■ WHAT IS REQUIRED ■
Write out the material as a numbered list, beginning with the line that contains "Rendered at 1654 by 1241 pixels." and continuing through the line that contains "chart [721, 552, 941, 636]", and skip any blank lines.

■ INPUT DATA ■
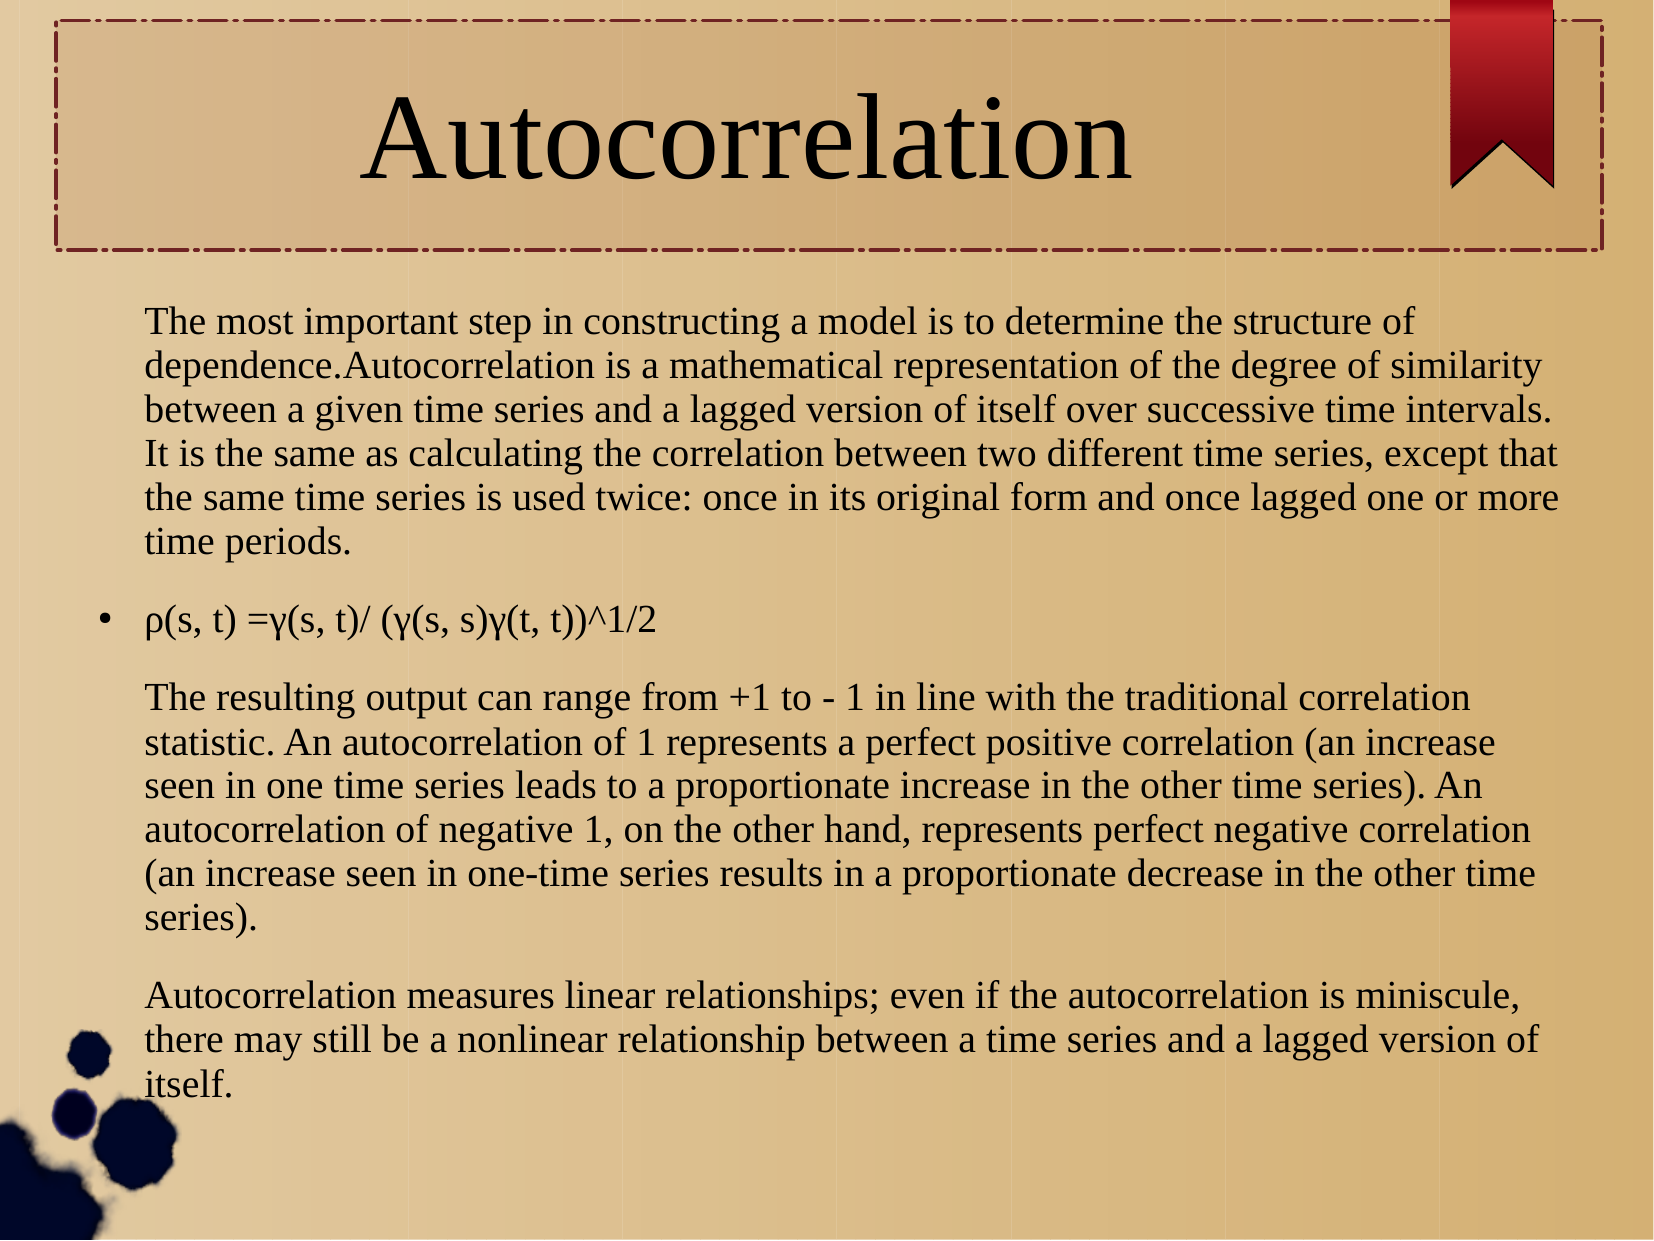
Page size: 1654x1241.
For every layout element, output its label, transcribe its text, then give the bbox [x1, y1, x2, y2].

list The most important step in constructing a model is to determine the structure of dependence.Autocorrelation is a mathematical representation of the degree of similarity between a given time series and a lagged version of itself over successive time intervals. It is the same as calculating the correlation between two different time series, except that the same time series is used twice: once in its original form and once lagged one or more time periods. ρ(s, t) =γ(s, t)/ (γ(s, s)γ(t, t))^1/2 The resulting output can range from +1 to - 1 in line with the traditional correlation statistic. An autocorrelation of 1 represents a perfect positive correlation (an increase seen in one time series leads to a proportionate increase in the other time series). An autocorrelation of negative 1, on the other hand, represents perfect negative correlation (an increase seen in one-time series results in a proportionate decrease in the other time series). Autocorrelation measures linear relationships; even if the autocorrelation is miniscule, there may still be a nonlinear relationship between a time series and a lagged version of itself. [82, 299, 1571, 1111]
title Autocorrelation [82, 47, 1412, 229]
==
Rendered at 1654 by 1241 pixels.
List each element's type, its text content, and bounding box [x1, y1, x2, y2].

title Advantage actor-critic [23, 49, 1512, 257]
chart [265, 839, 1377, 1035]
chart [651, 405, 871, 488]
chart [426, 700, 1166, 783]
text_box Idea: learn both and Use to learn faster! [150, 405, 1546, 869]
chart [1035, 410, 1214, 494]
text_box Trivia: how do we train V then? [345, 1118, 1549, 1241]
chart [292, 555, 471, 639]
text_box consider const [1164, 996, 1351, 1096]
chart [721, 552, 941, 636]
...
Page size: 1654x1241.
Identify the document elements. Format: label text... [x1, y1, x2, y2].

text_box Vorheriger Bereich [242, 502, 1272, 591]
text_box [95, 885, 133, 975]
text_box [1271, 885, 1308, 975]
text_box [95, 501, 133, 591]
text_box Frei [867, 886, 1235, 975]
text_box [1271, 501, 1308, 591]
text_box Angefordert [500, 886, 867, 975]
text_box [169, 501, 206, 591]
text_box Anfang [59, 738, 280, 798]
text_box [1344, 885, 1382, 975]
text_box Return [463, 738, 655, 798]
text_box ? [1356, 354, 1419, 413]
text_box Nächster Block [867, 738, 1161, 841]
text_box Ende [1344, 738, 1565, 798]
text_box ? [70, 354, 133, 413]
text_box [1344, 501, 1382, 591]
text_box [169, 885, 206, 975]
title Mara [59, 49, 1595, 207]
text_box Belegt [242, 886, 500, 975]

■ THE REPLY ■
1. Rendered at 1654 by 1241 pixels.
2. List each element's type, its text content, and bounding box [x1, y1, x2, y2].
3. title Advantage actor-critic [23, 49, 1512, 257]
4. chart [265, 839, 1377, 1035]
5. chart [651, 405, 871, 488]
6. chart [426, 700, 1166, 783]
7. text_box Idea: learn both and Use to learn faster! [150, 405, 1546, 869]
8. chart [1035, 410, 1214, 494]
9. text_box Trivia: how do we train V then? [345, 1118, 1549, 1241]
10. chart [292, 555, 471, 639]
11. text_box consider const [1164, 996, 1351, 1096]
12. chart [721, 552, 941, 636]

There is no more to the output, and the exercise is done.